● Information
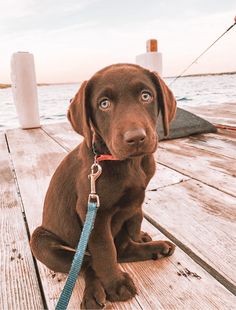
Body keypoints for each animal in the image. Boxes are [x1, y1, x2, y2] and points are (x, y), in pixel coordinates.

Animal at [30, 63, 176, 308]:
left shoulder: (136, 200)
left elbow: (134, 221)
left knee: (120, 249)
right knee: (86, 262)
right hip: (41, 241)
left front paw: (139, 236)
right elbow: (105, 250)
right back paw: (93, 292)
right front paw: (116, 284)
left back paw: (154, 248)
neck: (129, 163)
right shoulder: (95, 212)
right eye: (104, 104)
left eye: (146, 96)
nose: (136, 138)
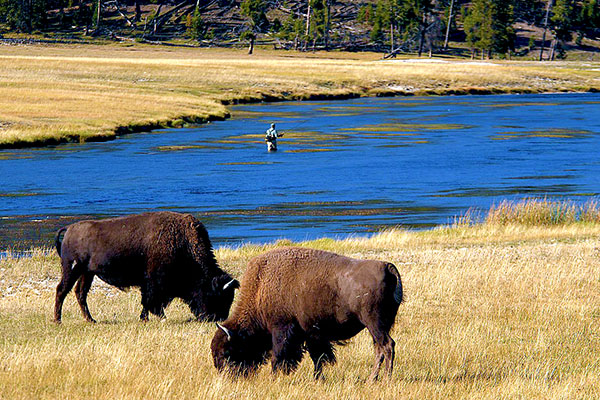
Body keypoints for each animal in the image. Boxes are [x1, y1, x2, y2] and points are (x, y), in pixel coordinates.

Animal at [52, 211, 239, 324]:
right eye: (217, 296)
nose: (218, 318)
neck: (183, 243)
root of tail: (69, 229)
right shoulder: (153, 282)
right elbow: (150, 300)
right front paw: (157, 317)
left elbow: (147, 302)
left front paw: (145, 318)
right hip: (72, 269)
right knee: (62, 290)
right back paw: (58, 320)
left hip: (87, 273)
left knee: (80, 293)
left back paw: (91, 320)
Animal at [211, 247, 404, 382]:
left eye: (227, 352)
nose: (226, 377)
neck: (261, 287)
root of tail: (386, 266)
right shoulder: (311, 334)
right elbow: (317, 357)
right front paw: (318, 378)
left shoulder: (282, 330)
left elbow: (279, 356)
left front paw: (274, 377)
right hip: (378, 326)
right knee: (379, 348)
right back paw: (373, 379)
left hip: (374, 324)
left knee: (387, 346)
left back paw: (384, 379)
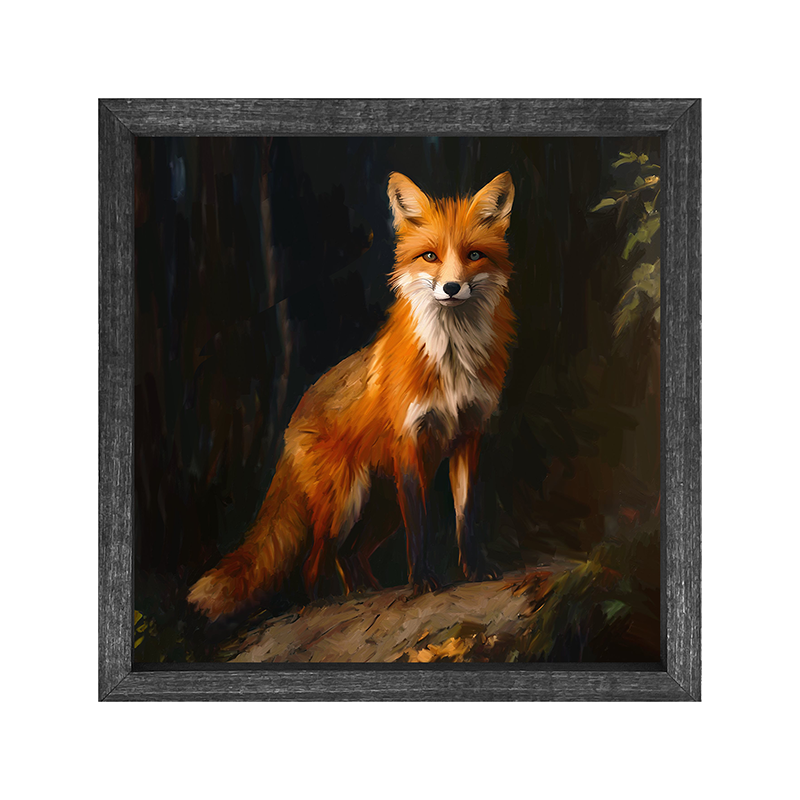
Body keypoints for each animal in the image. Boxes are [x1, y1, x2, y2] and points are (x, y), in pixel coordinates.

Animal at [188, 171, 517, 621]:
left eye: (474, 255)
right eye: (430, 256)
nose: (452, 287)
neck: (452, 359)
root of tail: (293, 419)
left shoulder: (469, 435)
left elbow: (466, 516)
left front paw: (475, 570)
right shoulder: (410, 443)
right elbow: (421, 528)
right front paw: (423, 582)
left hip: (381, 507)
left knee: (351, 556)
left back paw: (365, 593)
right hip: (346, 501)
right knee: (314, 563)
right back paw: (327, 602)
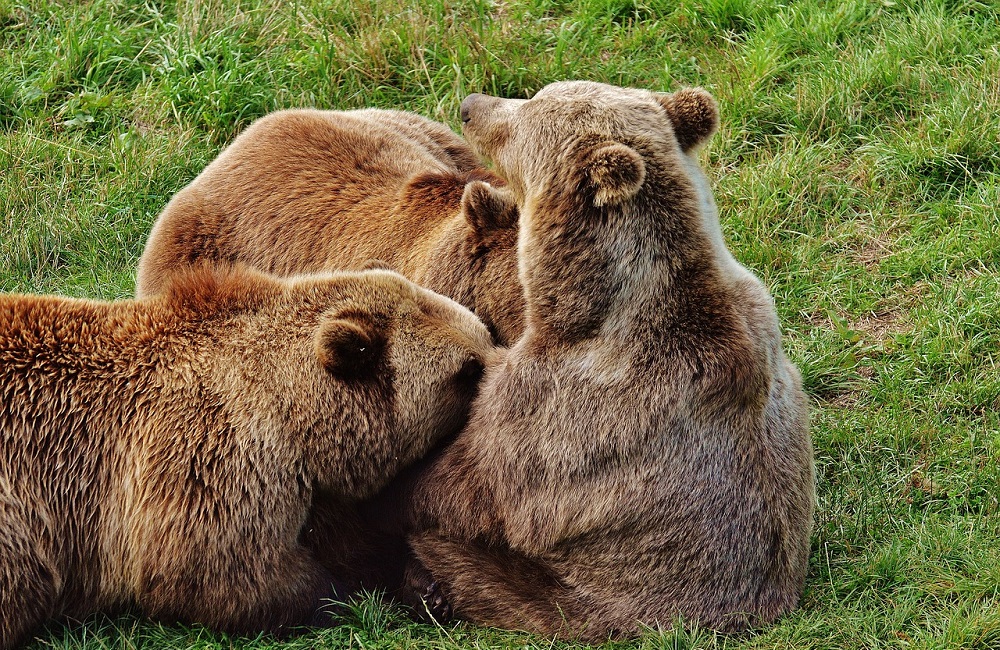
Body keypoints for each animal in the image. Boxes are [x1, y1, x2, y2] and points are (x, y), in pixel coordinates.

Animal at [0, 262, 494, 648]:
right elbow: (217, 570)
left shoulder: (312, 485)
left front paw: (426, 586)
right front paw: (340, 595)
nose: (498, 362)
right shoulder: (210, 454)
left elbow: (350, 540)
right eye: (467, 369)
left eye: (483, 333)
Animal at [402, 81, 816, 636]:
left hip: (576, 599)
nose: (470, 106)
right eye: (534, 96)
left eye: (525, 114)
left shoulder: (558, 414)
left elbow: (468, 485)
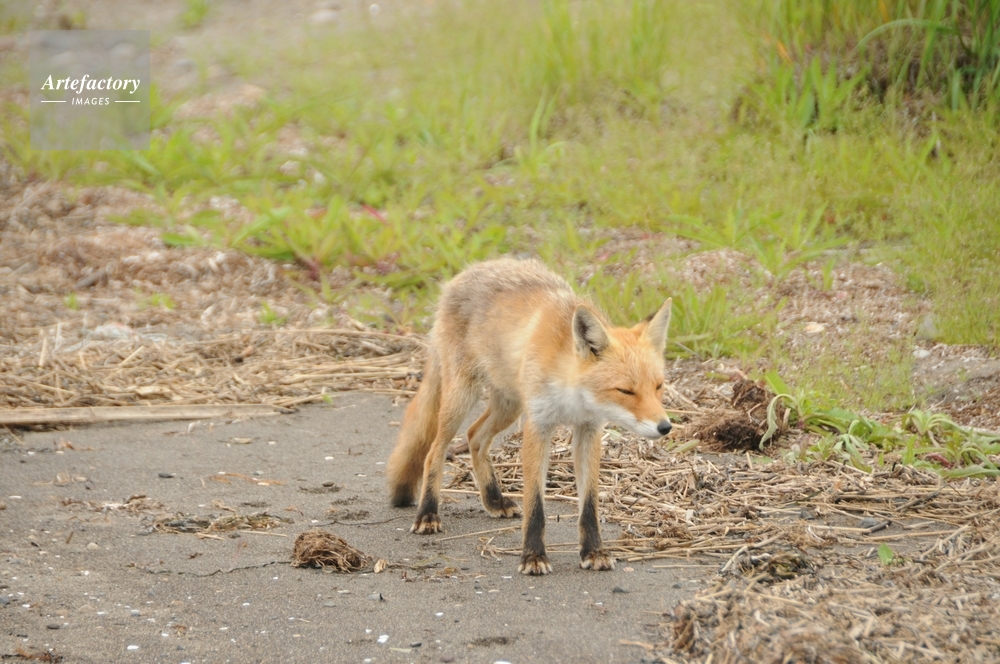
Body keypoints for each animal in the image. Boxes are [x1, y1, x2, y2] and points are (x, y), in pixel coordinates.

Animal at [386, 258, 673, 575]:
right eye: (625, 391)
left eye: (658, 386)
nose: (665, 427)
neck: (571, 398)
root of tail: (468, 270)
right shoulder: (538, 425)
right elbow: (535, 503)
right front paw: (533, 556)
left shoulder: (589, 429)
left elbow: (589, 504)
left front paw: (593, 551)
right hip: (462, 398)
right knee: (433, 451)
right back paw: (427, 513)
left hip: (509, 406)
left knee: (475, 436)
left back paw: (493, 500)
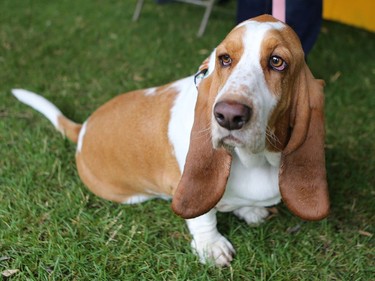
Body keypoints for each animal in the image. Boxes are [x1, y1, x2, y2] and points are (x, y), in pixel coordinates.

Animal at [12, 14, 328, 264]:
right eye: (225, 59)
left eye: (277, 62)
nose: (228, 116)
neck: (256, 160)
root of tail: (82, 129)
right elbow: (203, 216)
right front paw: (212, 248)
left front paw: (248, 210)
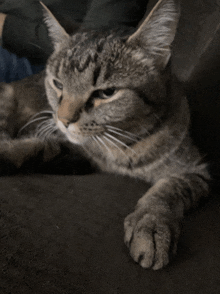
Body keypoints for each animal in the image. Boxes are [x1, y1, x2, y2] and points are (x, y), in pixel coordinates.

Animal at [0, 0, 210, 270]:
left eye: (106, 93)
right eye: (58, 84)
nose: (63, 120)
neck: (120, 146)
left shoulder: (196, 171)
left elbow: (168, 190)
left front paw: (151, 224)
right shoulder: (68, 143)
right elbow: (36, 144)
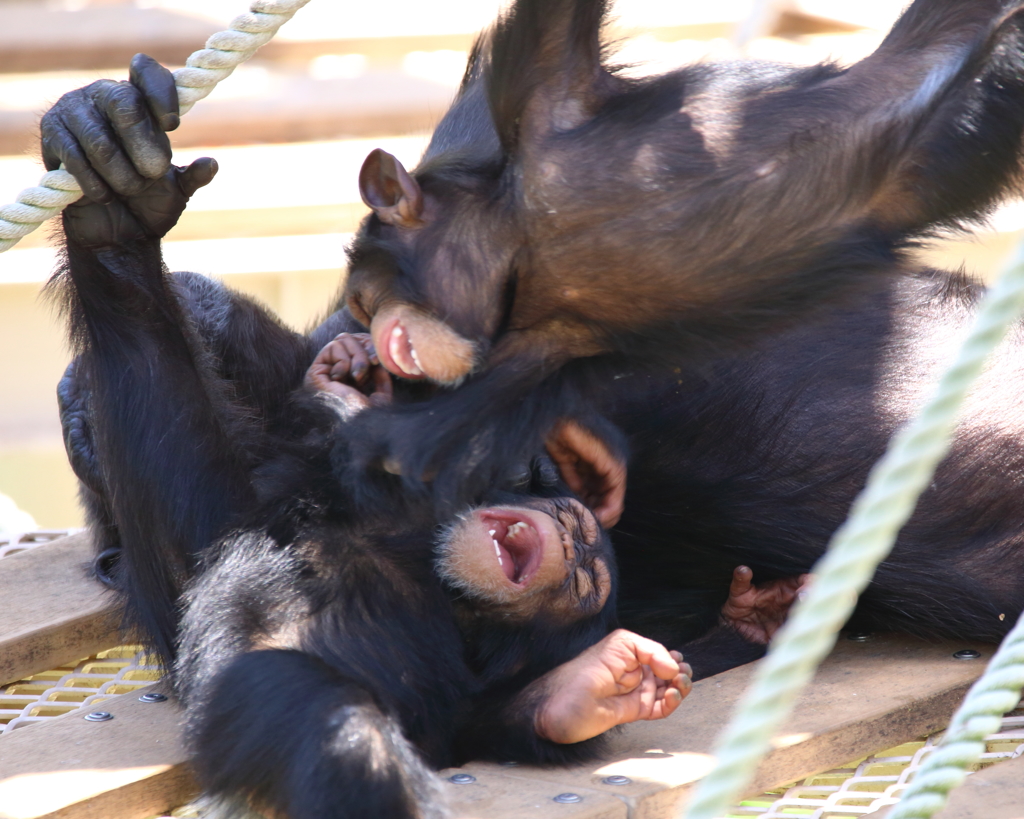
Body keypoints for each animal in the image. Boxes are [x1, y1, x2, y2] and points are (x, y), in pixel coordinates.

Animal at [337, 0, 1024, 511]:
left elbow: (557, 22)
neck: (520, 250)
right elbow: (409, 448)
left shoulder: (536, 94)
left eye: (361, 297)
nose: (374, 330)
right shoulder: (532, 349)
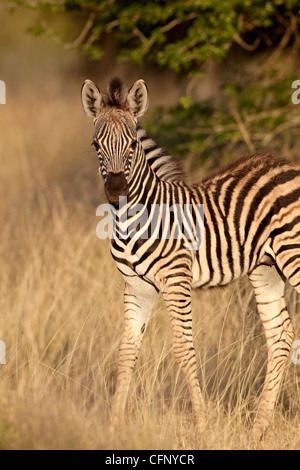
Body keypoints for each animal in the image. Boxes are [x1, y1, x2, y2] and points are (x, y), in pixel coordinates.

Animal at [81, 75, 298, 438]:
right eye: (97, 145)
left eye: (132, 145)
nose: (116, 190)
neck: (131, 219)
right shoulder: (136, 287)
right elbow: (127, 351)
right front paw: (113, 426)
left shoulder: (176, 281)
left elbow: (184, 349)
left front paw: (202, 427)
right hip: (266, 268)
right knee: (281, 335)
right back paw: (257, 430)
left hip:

● Work request
In the entries above, find the line containing "left eye: (277, 62)", then please retype it and every line after it through the last, exactly as written, omitting pictures.

● Answer section
left eye: (277, 62)
nose: (228, 116)
neck: (256, 160)
root of tail: (82, 129)
right elbow: (203, 216)
right front paw: (212, 248)
left front paw: (248, 210)
Body keypoints for each animal in the image. Boxes are [x1, y1, x2, y2] and points are (x, y), in pixel coordinates.

Animal at [0, 0, 210, 270]:
left eye: (106, 93)
right eye: (58, 84)
nose: (63, 120)
neck: (120, 146)
left shoulder: (196, 171)
left elbow: (168, 190)
left front paw: (151, 224)
right shoulder: (68, 143)
right elbow: (36, 144)
Body keypoints for each animal in the image. Boxes are [x1, y1, x2, y2] and points are (x, y), in pixel coordinates.

Animal at [337, 0, 1024, 511]:
left elbow: (557, 22)
neck: (520, 250)
right elbow: (409, 448)
left shoulder: (536, 94)
left eye: (361, 297)
nose: (374, 330)
right shoulder: (532, 349)
Body keypoints for each animal in the image. Boxes are [x1, y1, x2, y2] and points are (x, y), in pixel coordinates.

Animal at [81, 75, 298, 438]:
right eye: (97, 145)
left eye: (132, 145)
nose: (116, 190)
neck: (131, 219)
right shoulder: (136, 287)
right elbow: (127, 351)
right front paw: (113, 426)
left shoulder: (176, 281)
left elbow: (184, 349)
left front paw: (202, 427)
right hip: (266, 268)
right knee: (281, 335)
right back paw: (257, 430)
left hip:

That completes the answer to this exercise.